Im Herbst vor vier Jahren startete Josef Maleh in Wien seine zweite Schulkarriere, in der schwierigen 5. Klasse des Gymnasiums. Heute erinnert er sich: "Alles war für mich fremd, die Sprache, die Stadt, das Land, die Menschen, die Schule, die Lehrer." Zwar habe man ihn überall herzlich willkommen geheißen: "Die Lehrer waren großartig, und ich konnte mich schon am zweiten Tag mit einem Mitschüler anfreunden." Dennoch war das erste Schuljahr für ihn in Wien frustrierend: "Ich habe damals viel gelesen und gelernt, aber ich habe lange kein Wort verstanden. Schrecklich."

Eine liebe Wiener Freundin und sein Wille, sich in Österreich zu integrieren, haben ihm geholfen, das größte Hindernis ("die Sprache") zu überwinden. In der sechsten Klasse traute er sich erstmals, selbst das Wort zu ergreifen. Von da an ging es steil bergauf. Auf dem Weg zur Matura haben sie ihn sogar zum Klassensprecher gewählt.

Und heute? Hat er das erste Semester als Student der Politikwissenschaften erfolgreich absolviert, obwohl er jeden Abend entweder in einem Fitnesscenter oder in Mamas Lokal arbeitet. Sein Ziel formuliert er geschliffen scharf: "In der Mindestzeit das Studium abschließen und dann zwei Jahre auf die Diplomatische Akademie gehen. Ich will Botschafter für Österreich werden." Hoffentlich in einem dann friedlichen Syrien.
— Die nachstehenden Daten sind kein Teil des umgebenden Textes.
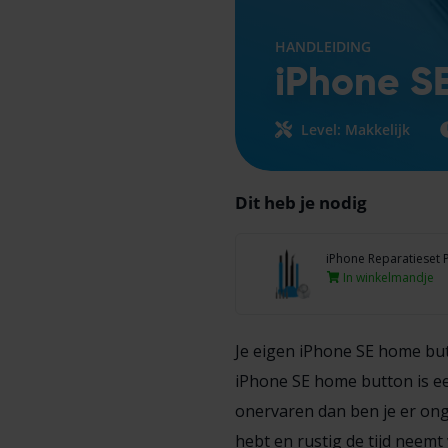
HANDLEIDING
iPhone S
Level: Makkelijk
Dit heb je nodig
iPhone Reparatieset 
In winkelmandje
Je eigen iPhone SE home bu
iPhone SE home button is ee
onervaren dan ben je er onge
hebt en rustig de tijd neemt 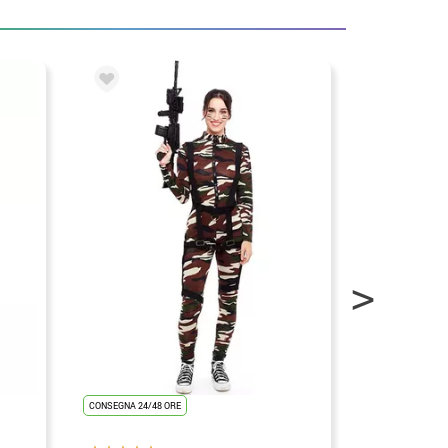
CONSEGNA 24/48 ORE
CONSEGNA 24/48
ULTIME UNITÀ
Was zählt, ist die Liebe ... Steht auf dem Fotoalbum ihrer Hochzeit. Zwischen den Buchdeckeln findet sich kein einziger böser Blick. Nur entspannte, fröhliche, glückliche Menschen. 69 Hochzeitsgäste, dazu die Braut und ihr Bräutigam.

Die Erinnerungen an den 2. und 3. September 2016 sind bei ihr und ihm noch sehr präsent: Am Freitag gaben sich Traude Pichler und Manfred Stadlmann am Standesamt Währing das Jawort, am Samstag feierten die frisch Getrauten mit Freunden und der Familie im Schloss Thürnlhof in Simmering.

"Unsere ganze Hochzeit stand unter einem guten Stern", erzählt Traude Pichler. "Den Gästen hat es gefallen, und wir waren auf Wolke 7. Man hat gespürt, wie sehr sich alle mit uns freuen." Ihr Wolken-Mann, der nickt: "Ich war zuvor hochgradig nervös, vergleichbar vielleicht mit der Zeit vor einer Theaterpremiere, denn ich wusste, dass das für mich ein einmaliger Moment werden wird."

Der ehemalige Schauspieler ist von der alten Schule: "Ich habe mir schon als Junger gesagt, dass ich, wenn ich heirate, nur ein Mal heiraten möchte." Im Standesamt selbst legte sich seine Aufgeregtheit, auch deshalb, weil der Standesbeamte unfreiwillig lustig war. "Wir haben einen Spaß mit ihm gehabt."

Dass sie nach 18 Jahren Zusammenlebens geheiratet haben, hat auch einen ökonomischen Hintergrund. Manfred Stadlmann hat als Schauspieler für Theater und Film anfangs unstetig, dann lange wenig verdient. Nach einer Umschulung ist er jetzt an einer Wiener Pflichtschule als Freizeitpädagoge tätig. Die Arbeit mit Kindern bereitet ihm große Freude, und sie gibt ihm zum ersten Mal seit mehreren Jahren auch finanziellen Rückhalt.

Dass nicht alle im 16er-Jahr derart viel Glück gehabt haben, wissen auch Pichler und Stadlmann. Während sie in den Hafen der Ehe eingefahren sind, begann es in ihrem Freundeskreis da und dort zu kriseln. Von Scheidung ist die Rede. Und die beiden hoffen, dass die Risse in den Beziehungen noch zu kitten sind. Damit sind wir auch bei einem Ausblick. Sie sagt: "Ich hoffe, dass es für uns weiterhin so glücklich bleibt. Ich möchte unser Glück so gut wie möglich festhalten." Er sagt: "Ich hoffe, dass wir weiterhin viele schöne Dinge gemeinsam erleben können, etwa fremde Länder bereisen und Menschen kennenlernen. Und dass wir uns unsere Verbundenheit und Geborgenheit bewahren können."